De acordo com o Judiciário acreanos, de 800 a mil processos de presos e aproximadamente 500 de adolescentes devem passar por análise durante o período. Supervisora do Grupo de Monitoramento e Fiscalização do Sistema Carcerário e Socioeducativo (GMF), a desembargadora Denise Bonfim explica que a finalidade é averiguar a aplicação de penas. “Por exemplo, em um inquérito, o cara é preso por dez dias, mas se ficar mais que isso está ilegal”, destaca a magistrada.

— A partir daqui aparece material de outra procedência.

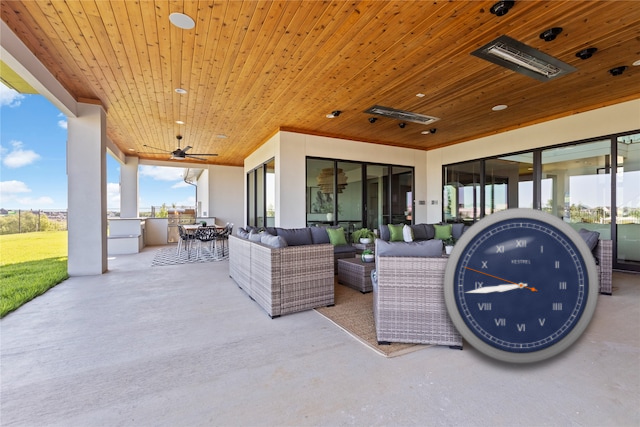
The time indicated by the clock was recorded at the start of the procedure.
8:43:48
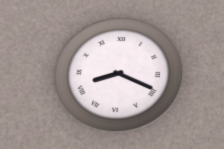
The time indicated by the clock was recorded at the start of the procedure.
8:19
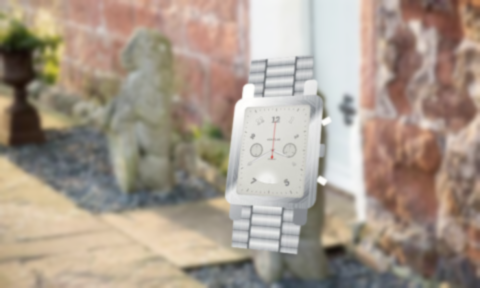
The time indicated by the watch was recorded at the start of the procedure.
3:40
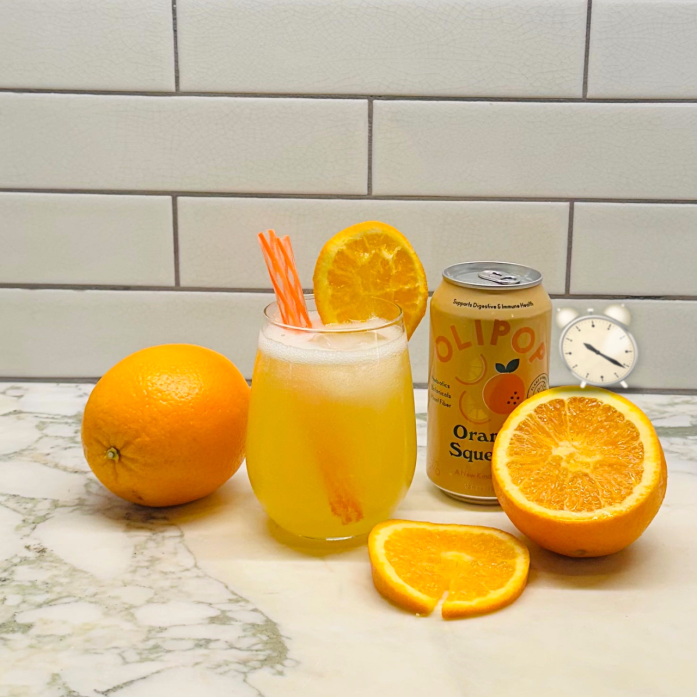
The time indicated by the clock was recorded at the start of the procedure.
10:21
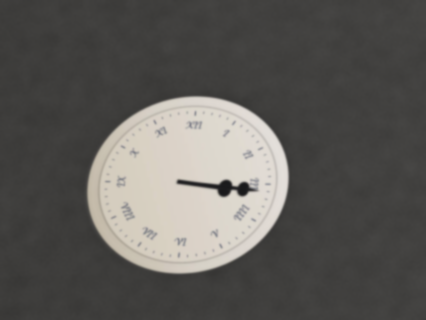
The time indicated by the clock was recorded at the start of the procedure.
3:16
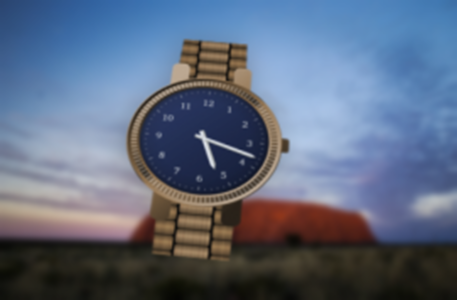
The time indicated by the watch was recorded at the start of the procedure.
5:18
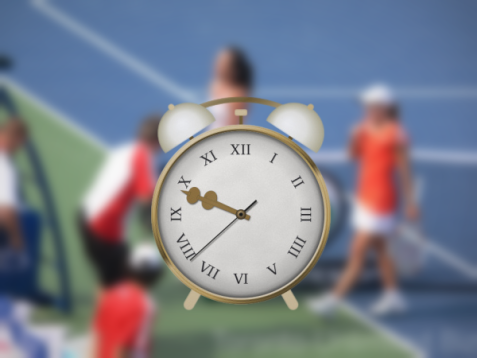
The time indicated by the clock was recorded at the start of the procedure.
9:48:38
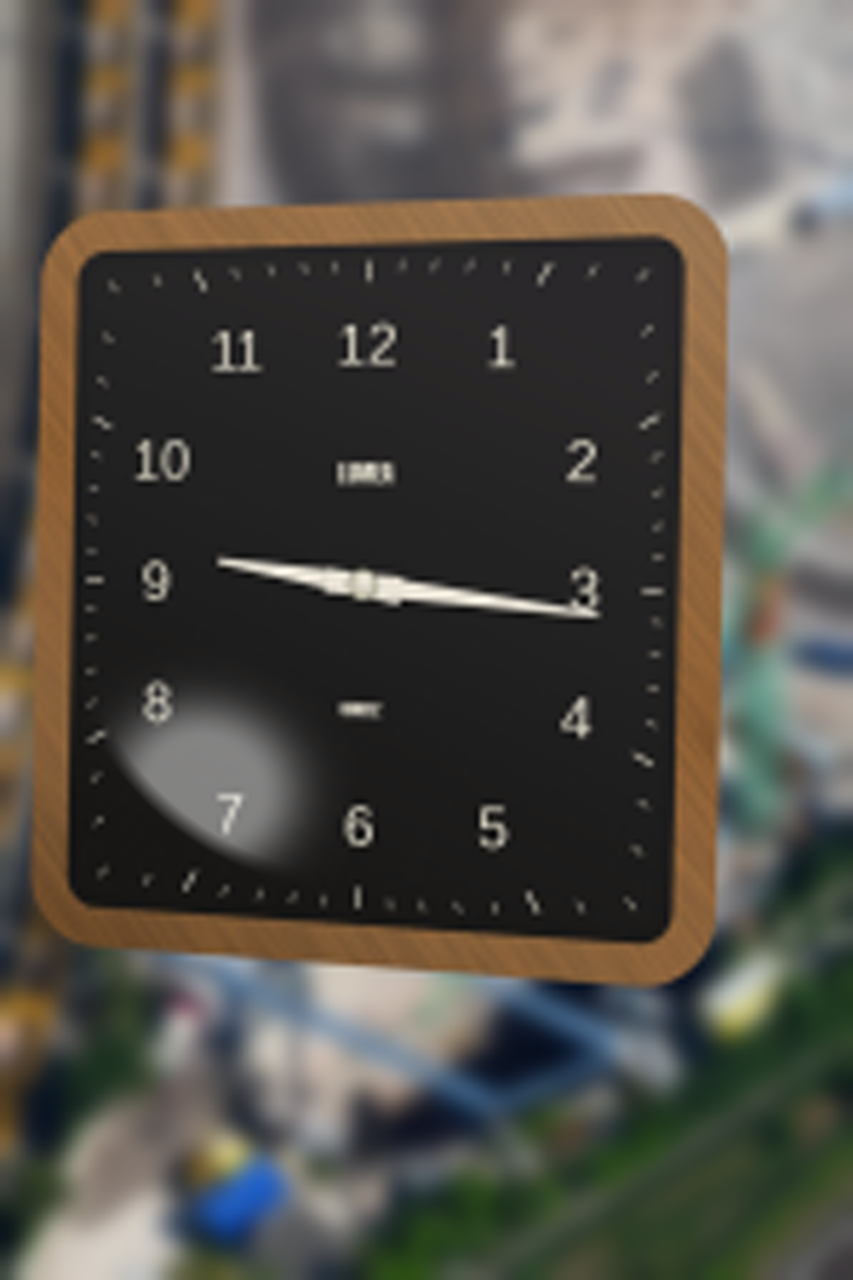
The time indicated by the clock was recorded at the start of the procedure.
9:16
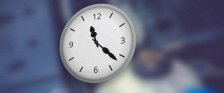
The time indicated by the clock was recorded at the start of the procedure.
11:22
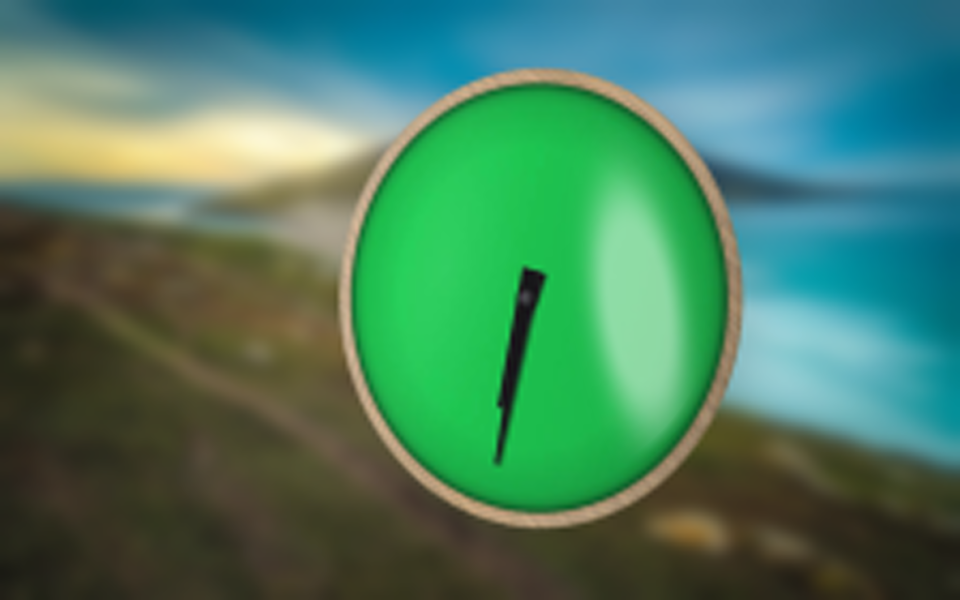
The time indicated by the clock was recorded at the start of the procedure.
6:32
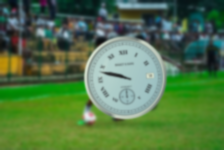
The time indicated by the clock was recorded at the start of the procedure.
9:48
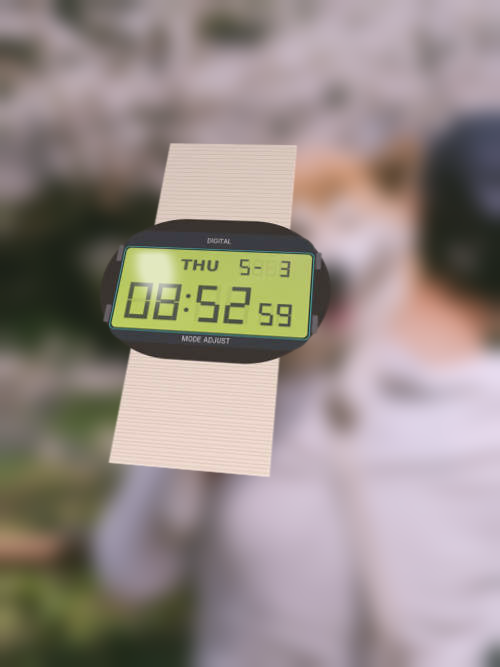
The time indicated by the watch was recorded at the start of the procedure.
8:52:59
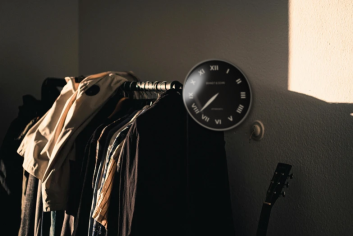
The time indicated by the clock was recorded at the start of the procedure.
7:38
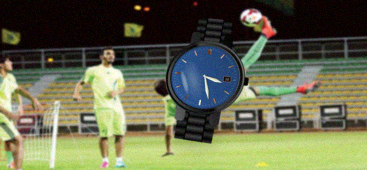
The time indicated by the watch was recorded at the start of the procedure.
3:27
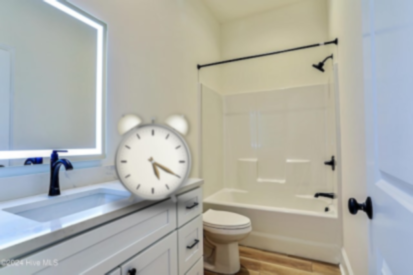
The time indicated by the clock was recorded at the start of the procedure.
5:20
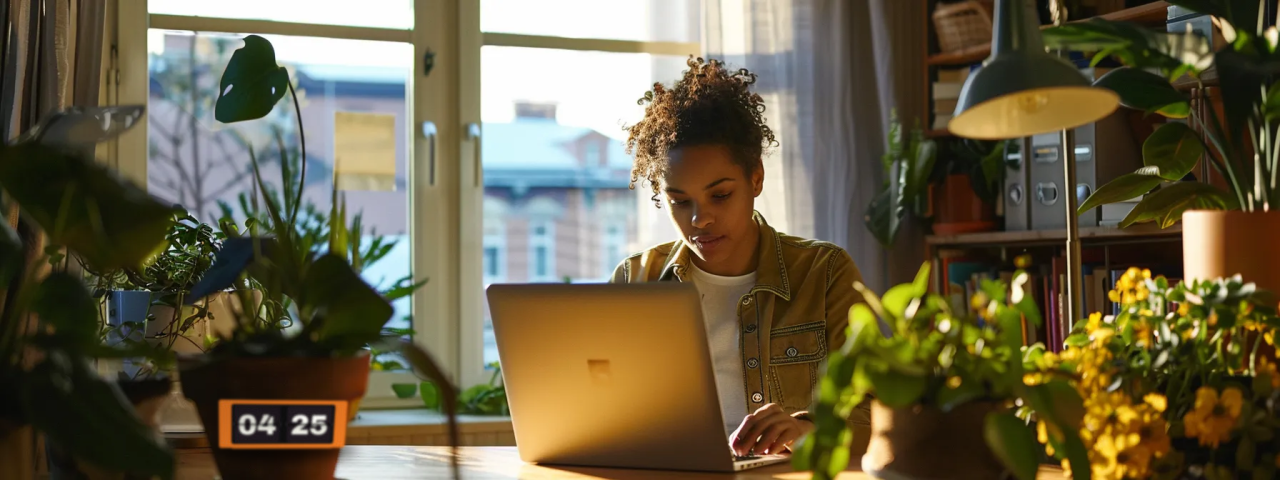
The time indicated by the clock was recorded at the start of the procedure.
4:25
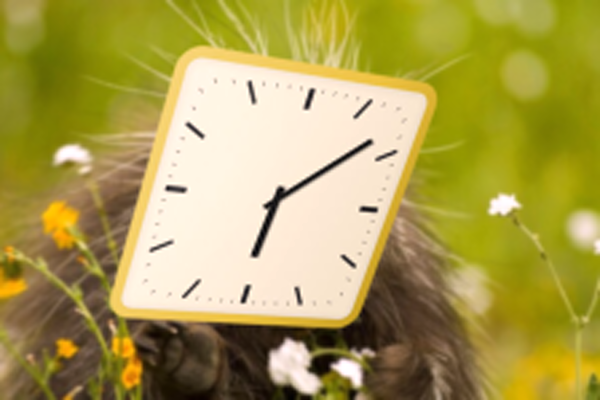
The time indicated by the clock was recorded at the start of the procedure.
6:08
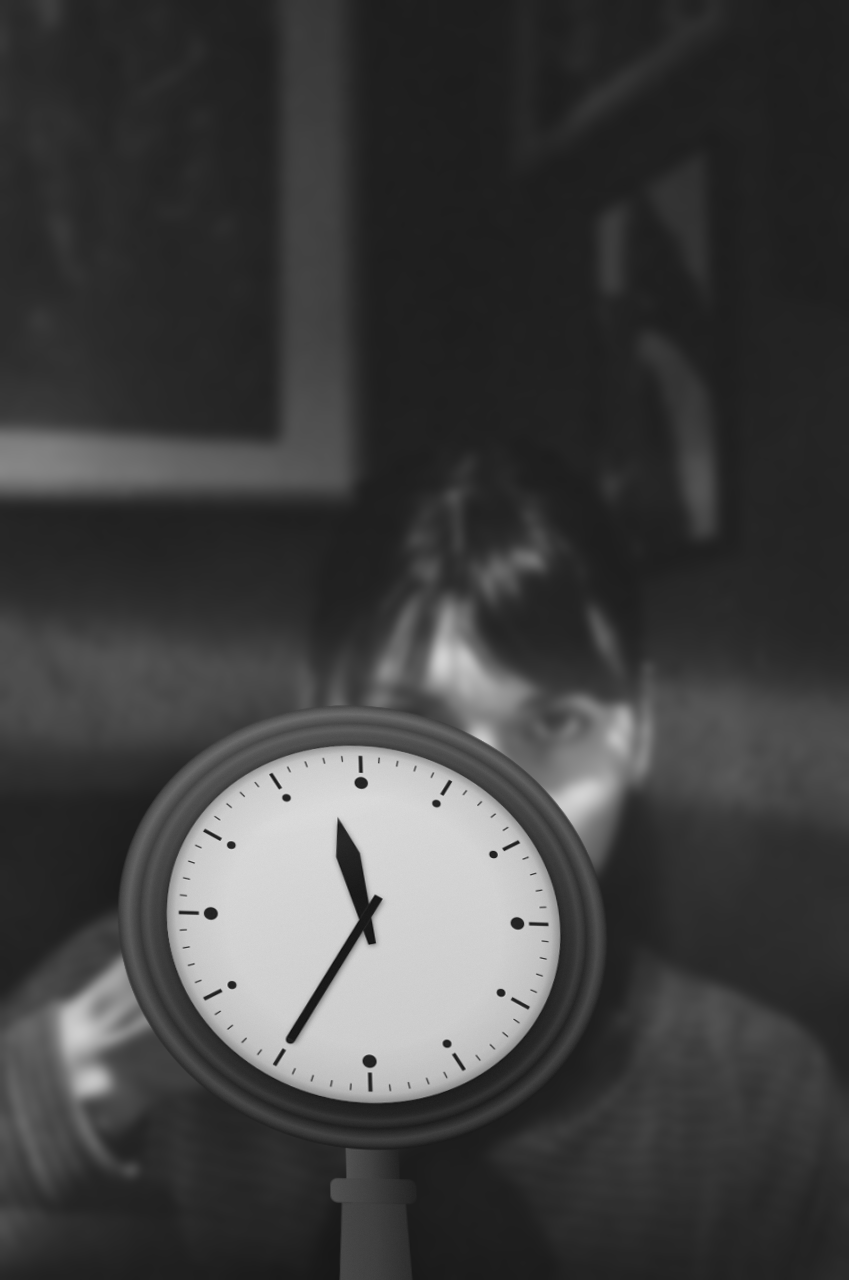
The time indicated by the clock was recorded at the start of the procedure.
11:35
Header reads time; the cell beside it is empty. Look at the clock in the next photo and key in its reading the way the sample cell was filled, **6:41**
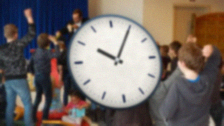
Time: **10:05**
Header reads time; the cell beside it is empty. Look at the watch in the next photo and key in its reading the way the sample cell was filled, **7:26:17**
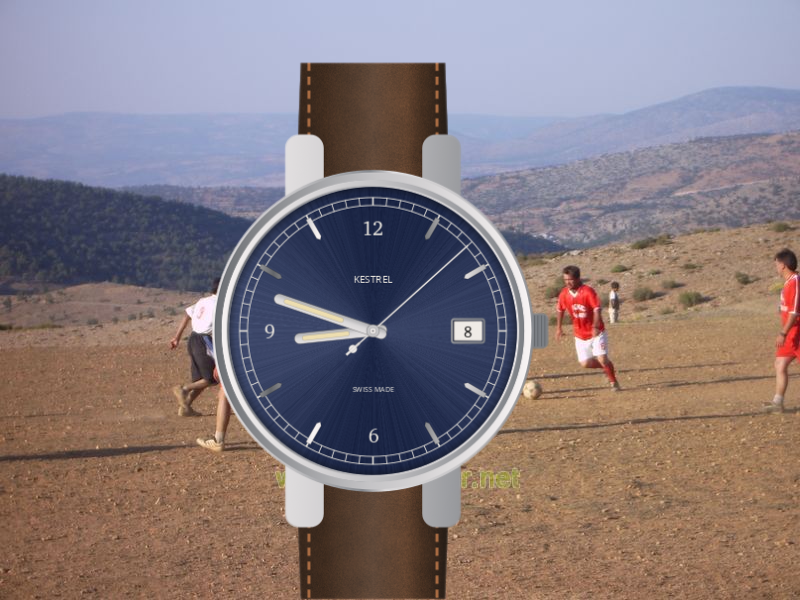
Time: **8:48:08**
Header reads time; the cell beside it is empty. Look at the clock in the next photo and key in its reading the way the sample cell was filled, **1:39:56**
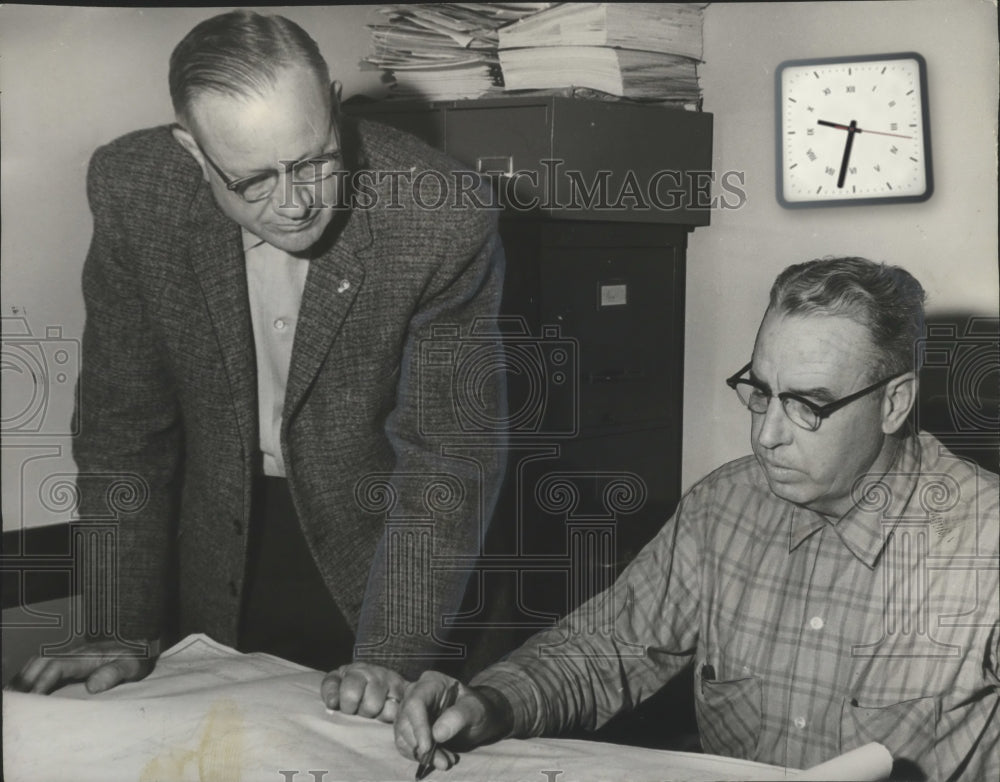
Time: **9:32:17**
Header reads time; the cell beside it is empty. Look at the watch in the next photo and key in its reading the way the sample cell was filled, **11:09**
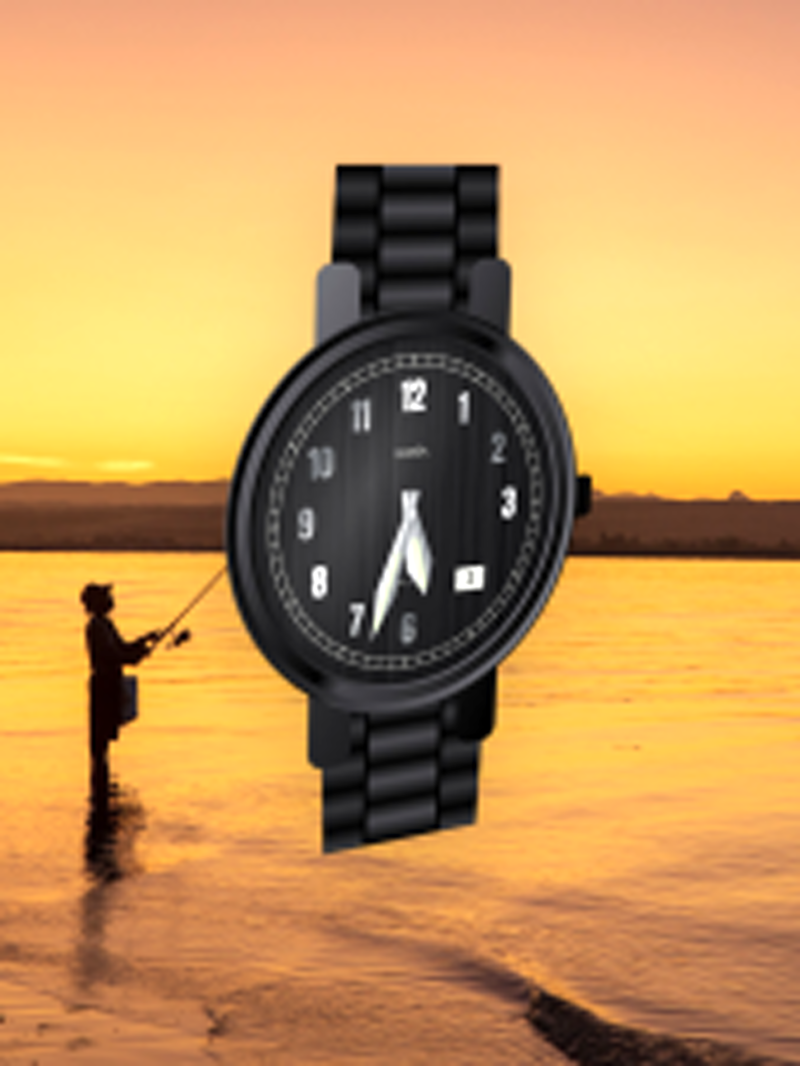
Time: **5:33**
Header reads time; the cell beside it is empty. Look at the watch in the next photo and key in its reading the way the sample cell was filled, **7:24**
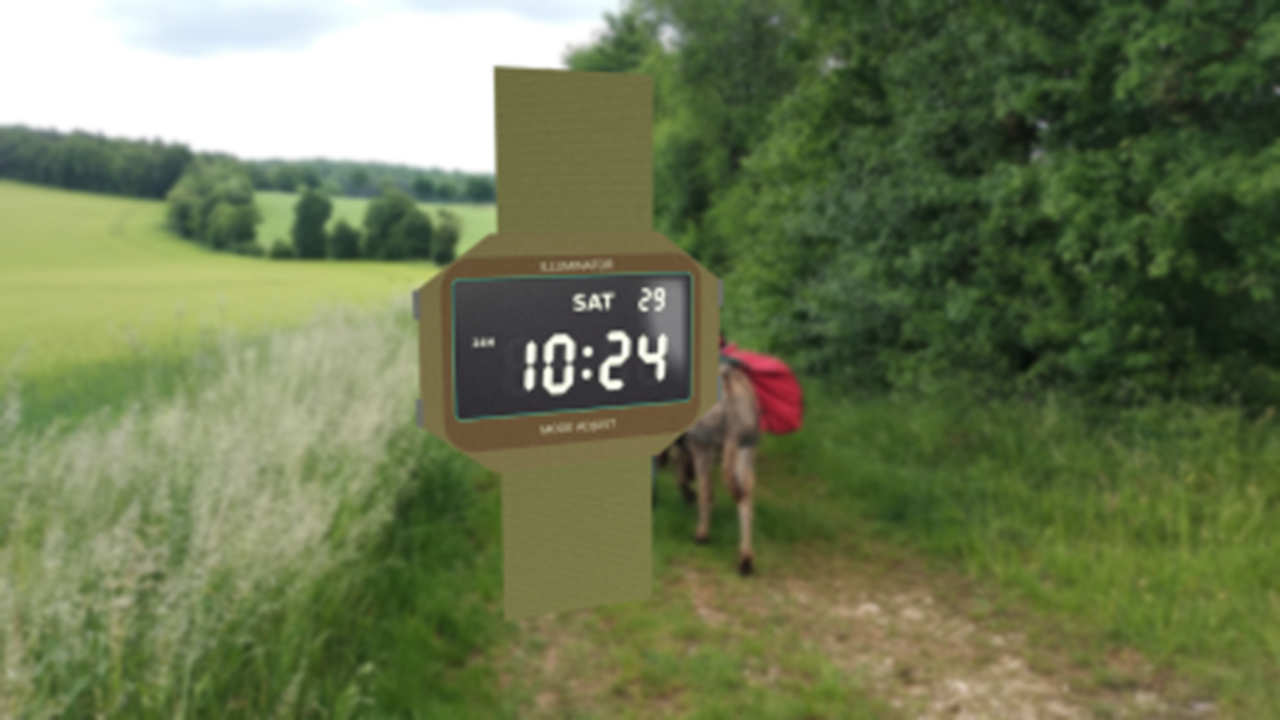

Ela ressalta que o “mutirão serve para gente, assim como no Brasil, que é realizado todos os anos e estados, ver se há alguém preso injustamente no sistema penitenciário”. Denise acrescenta que as varas Criminais do Estado, de Execuções Penais, de Medidas Alternativas, de Delitos de Organizações Criminosas, da Infância e da Juventude e o Juizado da Violência Doméstica e Familiar contra a Mulher estão envolvidos na atividade desenvolvida pela Tribunal de Justiça.
O Mutirão Carcerário começa nesta segunda pelas comarcas e centros socioeducativos de Rio Branco, sendo finalizado no dia 25 deste mês na capital. Entre os dias 28 a 31 de outubro a ação será desenvolvida nas comarcas de cidades do interior que não têm presídio. Em Cruzeiro do Sul, segunda maior cidade do Acre, a ação avaliará entre os dias 4 e 8 de novembro os processos do presídio e da unidade socioeducativa. Em Senador Guiomard, a atividade será feita do dia 18 a 22.
Os processos relativos a unidade penitenciária de Sena Madureira serão estudados entre os dias 25 ae29 de novembro. As cidades de Tarauacá e Feijó, também no interior, serão reavaliadas entre os dias 2 e 6 de dezembro. A última cidade que receberá a ação será Brasileia, na fronteira com a Bolívia. Lá, o Judiciário desenvolverá as atividades do mutirão nos dias 9 e 10 de dezembro. Denise Bonfim diz que o trabalho também cobrará da Polícia Civil a conclusão de investigações.
“O inquérito, quando a pessoa está presa, o delegado tem que terminar em dez dias. Se não terminar, o réu por entrar com um pedido de habeas corpus para o juiz relaxar a prisão porque passou do prazo. Temos processos com vários réus e que fica difícil para o delegado. Esse mutirão servirá para a gente ver cada prisão e dar uma resposta efetiva à sociedade. É uma ação do CNJ, que é feita todos os anos. Ano passado também foi feito aqui no Acre”, afirma a desembargadora.
A supervisora do Grupo de Monitoramento e Fiscalização do Sistema Carcerário e Socioeducativo pontua ainda que a ideia da atividade é corrigir as falhas existentes, que para ela afetam diretamente o sistema penitenciário de todo estado. “O processo que está lá precisa de uma resposta do Judiciário e ela não pode demorar porque temos prazo no processo penal. Fazemos o máximo possível para detectar as falhas para acelerar o processo”, finaliza a magistrada do TJ-AC.